Regimentation and Discipline

I like the concept of school uniform in Indian schools. It promotes equity and fairness. Even though countries like the US don’t have school uniforms, British schools have continued the tradition. However, most British schools are no longer into the regimentation of children in the name of discipline. Indian school system, however, fails to differentiate between disciplining and regimentation many a times. Schools are very particular (even picky) about children’s haircut and assiduously check if girls have tied their hair. They ensure that little girls don’t wear bangles, don’t apply Mehendi or nail paint. Even when applying Mehendi or wearing bangles is part of their culture and festivals, it is labeled as “against the school rules” and a disciplinary action is taken. Children are shamed or humiliated for doing these trivial things (even though corporal punishments are no longer given, at least in cities).

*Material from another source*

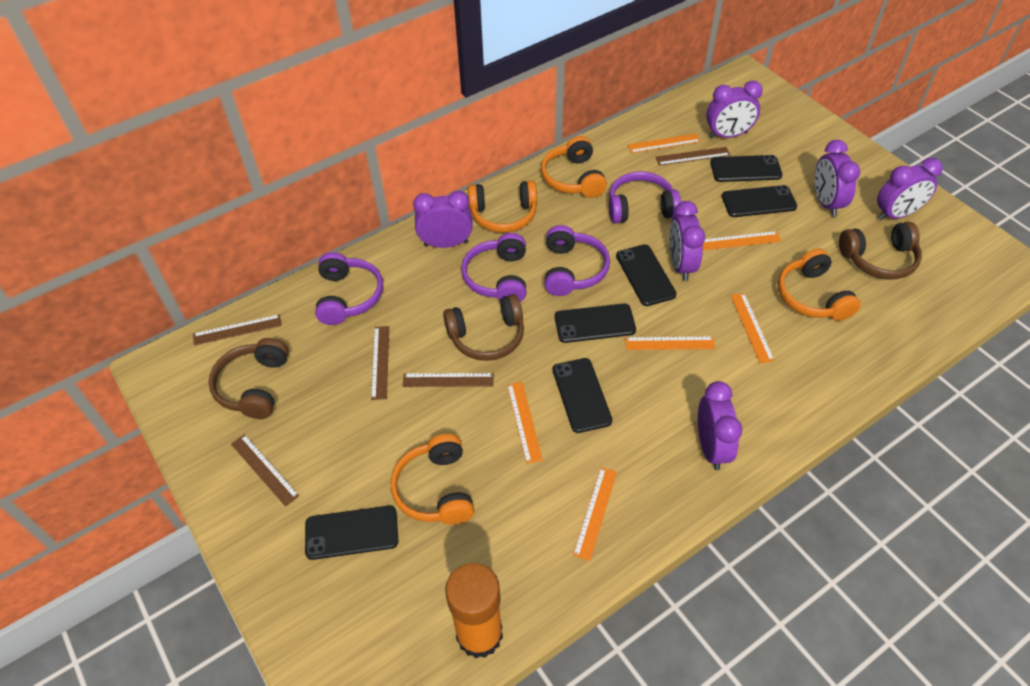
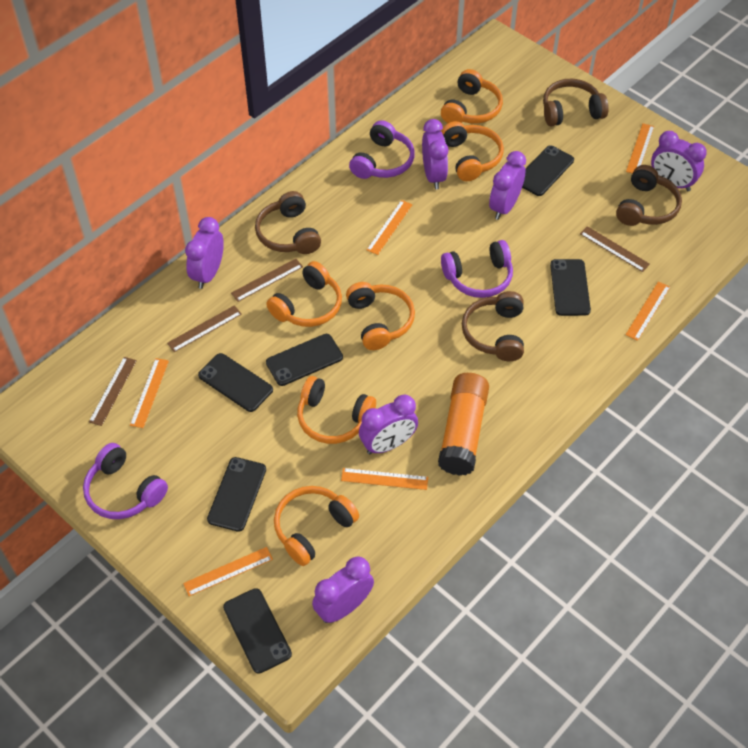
brown headphones: [208,338,289,419] [443,294,524,361] [839,222,922,280] = 3 -> [255,191,321,254] [462,291,524,361] [543,79,609,126] [616,165,682,226] = 4
brown ruler: [193,314,282,345] [231,434,299,507] [371,326,389,400] [402,373,494,387] [655,147,730,166] = 5 -> [89,357,137,426] [167,305,242,352] [231,259,303,302] [580,226,650,272] = 4
orange headphones: [391,434,474,525] [468,180,537,233] [541,136,607,198] [778,248,860,321] = 4 -> [266,261,342,327] [274,486,359,566] [297,376,376,444] [346,282,415,350] [441,69,503,124] [441,121,504,181] = 6
purple headphones: [315,252,383,325] [461,233,526,302] [544,225,610,296] [609,172,681,223] = 4 -> [83,443,168,519] [349,120,415,179] [441,240,513,298] = 3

Discipline is teaching and the goal of disciplining is to teach self-discipline in the long run. Punishing a child for petty things does not work. It may temporarily stop the (so called) negligent behavior, but in the long run children don’t learn to follow rules. No wonder our country is full of adults who have no respect for any rules, laws or civic sense what so ever.  As children, they were forced, dominated and controlled to follow rules. They adhered to it to avoid punishments and embarrassment. They were never disciplined which comes from within. Hence, they learned “not to get caught” rather than developing their own internal standards.